高天原異聞 ~女神の言伝~

 耳鳴りが止んだとき、美咲の身体に力が戻った。
 まだ重なっている慎也が、腕をついて突然上半身を起こした。

「くそっ」

 らしからぬ乱暴な物言いに、美咲は驚いて慎也を見る。
 苛立たしげな表情が自分を見下ろしていた。

「何だよこれ。誰かに勝手に身体を使われたような気がする」

「――覚えて、ないの?」

「覚えてない。耳鳴りがしたとこまでしか。美咲さんは覚えてるの?」

「――」

 何と答えていいか咄嗟に迷う。
 だが、勘のいい慎也は、すぐに気づいた。

「俺が知らない間に、美咲さんは俺じゃない俺に抱かれてたんだ」

 返答に、美咲は困る。
 意識はあっても、自分の身体も思うようにはならなかったのだ。
 だが、慎也は不満らしい。
 記憶がないなら、それは自分ではないのだろう。
 そんな別の自分に、美咲が抱かれたのは納得がいかないようだ。

「前世だろうが、神様だろうが、美咲さんに触れていいのは俺だけだ」

「慎也く――」

 言いかけた美咲の唇を塞いで、黙らせる。
 いきなりの深いくちづけに、美咲は驚きながらも今度は応える。
 唇が僅かに離れて、慎也が囁く。

「もう一回。

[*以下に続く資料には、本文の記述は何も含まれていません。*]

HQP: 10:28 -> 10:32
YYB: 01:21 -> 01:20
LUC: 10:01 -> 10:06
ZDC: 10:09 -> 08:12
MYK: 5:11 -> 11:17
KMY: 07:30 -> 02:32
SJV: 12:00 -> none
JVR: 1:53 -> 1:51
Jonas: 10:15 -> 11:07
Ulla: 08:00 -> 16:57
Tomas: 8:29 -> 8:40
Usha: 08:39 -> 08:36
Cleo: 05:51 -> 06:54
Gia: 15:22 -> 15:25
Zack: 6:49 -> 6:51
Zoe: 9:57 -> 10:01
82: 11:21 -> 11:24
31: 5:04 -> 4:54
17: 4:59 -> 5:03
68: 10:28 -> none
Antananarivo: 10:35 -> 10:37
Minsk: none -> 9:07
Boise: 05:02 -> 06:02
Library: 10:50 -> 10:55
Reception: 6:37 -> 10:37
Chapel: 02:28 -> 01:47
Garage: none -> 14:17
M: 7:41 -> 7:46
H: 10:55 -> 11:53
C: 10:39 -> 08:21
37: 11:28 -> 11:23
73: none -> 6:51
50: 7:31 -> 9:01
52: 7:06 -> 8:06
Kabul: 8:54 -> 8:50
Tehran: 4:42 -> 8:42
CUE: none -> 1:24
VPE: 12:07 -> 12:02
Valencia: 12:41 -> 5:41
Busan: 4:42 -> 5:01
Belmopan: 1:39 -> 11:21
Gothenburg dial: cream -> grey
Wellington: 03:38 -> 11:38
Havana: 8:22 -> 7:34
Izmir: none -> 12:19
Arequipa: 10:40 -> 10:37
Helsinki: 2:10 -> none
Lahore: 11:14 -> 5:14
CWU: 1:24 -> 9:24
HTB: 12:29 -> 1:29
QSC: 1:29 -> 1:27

今度は俺が、美咲さんを抱くよ。いい?」

 返事を待たずに再び唇が重なり、両手は達したばかりの敏感な肌を弄る。
 いつもの慎也だ。

 優しいけれど強情で、大人びているのに我儘な。
 今、自分が好きな、人。

 触れる手も、唇も、美咲の知っている慎也に、安堵とともに先ほどまでとは違う確かな喜びがある。
 夢の中のような場所での、夢の続きのような交わりではなく、確かな現実感。

「いいわ……」

 深く優しいキスの合間に短く答え、美咲はそのまま身を任せた。